By Tony Judt. Hill & Wang. 150 pp. $20.

Discussions of the European Union often work better than a lullaby: two minutes on exchange rates, and even the most seasoned Euro-wonk begins to nod. Less soporific, even bracing, is this short book by Judt, a professor of European studies at New York University. Judt avoids the drone by focusing on the big question: can the EU bring about an ever closer union and still accept new members on the same terms? Judt's answer, in a word (though with many qualifications), is no. The EU, he argues, was designed to accommodate the prosperous Europe of the Cold War--an entity that no longer exists.

Until recently, the European community worked well. Political leadership was shared by France and Germany. The economy expanded without a trace of the inflation and unemployment that plagued the continent before World War II. Prosperity blessed all social classes, and welfare was generous. But beginning in the 1970s, some of the old demons began to resurface. The resurgent influence of Germany magnified the relative decline of France. The 1974 oil crisis halted economic growth, giving rise to an urban underclass. And today, with the baby boom generation nearing retirement, the once robust European welfare states look sickly indeed.

Under these straitened circumstances, Judt notes, "it would be an act of charity" for the EU to accept its eastern neighbors as full members. Realizing this, Eastern Europe has been making its case in strategic terms: better for the West to give the East alms than leave it prey to a resurgent Russia. Yet Judt speculates that an eastern "buffer zone" would, by appearing to threaten Moscow, actually undermine Western security. At any rate, he says, the addition of any new members would only further paralyze decision making in Brussels.

Located in the prosperous, politically stable, culturally Franco-British Benelux countries, the EU's administration strikes Judt as seriously out of touch. Indeed, he maintains that, with the fall of the Berlin Wall, Germany has emerged as the de facto leader of Europe--a situation complicated by that nation's deep ambivalence toward its own power. With a characteristically apt turn of phrase, Judt describes post-1989 Germany as "a muscle-bound state with no sense of national purpose."

Recent upheavals make this leadership vacuum all the more troubling. With the crisis of the welfare state and the continuing influx of immigrants--many of them Muslims who do not assimilate easily into modern Europe--neofascism is rearing its ugly head. Likewise, the collapse of communism has allowed Europe's trademark nationalism to revive, reaching tragic extremes in the former Yugoslavia. Regrettably, Europe's leaders and intellectuals remain wedded to the notion of union as a cure-all.

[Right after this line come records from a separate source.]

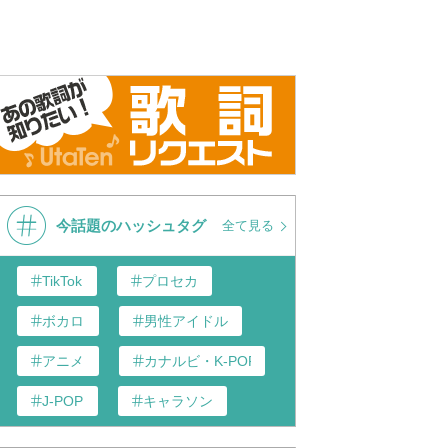
今話題のハッシュタグ
全て見る
TikTok
プロセカ
ボカロ
男性アイドル
アニメ
カナルビ・K-POP和訳
J-POP
キャラソン
あんスタ
歌い手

Does Judt consider himself a skeptic on European unity? Not really. While he argues that local problems need local solutions, he holds no illusions about the "embattled, mutually antagonistic circle of suspicious and introverted nations" that once made up Europe. He would like to split the difference. "Europe," he writes, "is more than a geographical notion but less than an answer." Union may be desirable in some respects, but it's not the Holy Grail. "We must remind ourselves not just that real gains have been made, but that the European community which helped to make them was a means, not an end."